◆ WORK INSTRUCTION
Would you please transcribe the records below from the line with "left elbow: (280, 390)" through their final line, exactly and with no other lines?

◆ Excerpts from a dataset
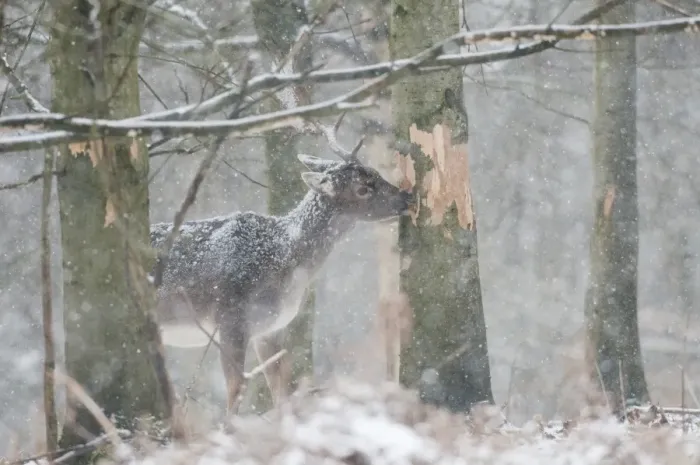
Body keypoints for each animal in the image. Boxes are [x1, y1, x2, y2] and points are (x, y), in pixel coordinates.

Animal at [149, 118, 415, 414]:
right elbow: (236, 390)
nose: (407, 197)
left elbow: (280, 390)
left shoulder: (271, 328)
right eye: (362, 188)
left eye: (376, 173)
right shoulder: (231, 317)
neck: (284, 257)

◆ RESPONSE
left elbow: (280, 390)
left shoulder: (271, 328)
right eye: (362, 188)
left eye: (376, 173)
right shoulder: (231, 317)
neck: (284, 257)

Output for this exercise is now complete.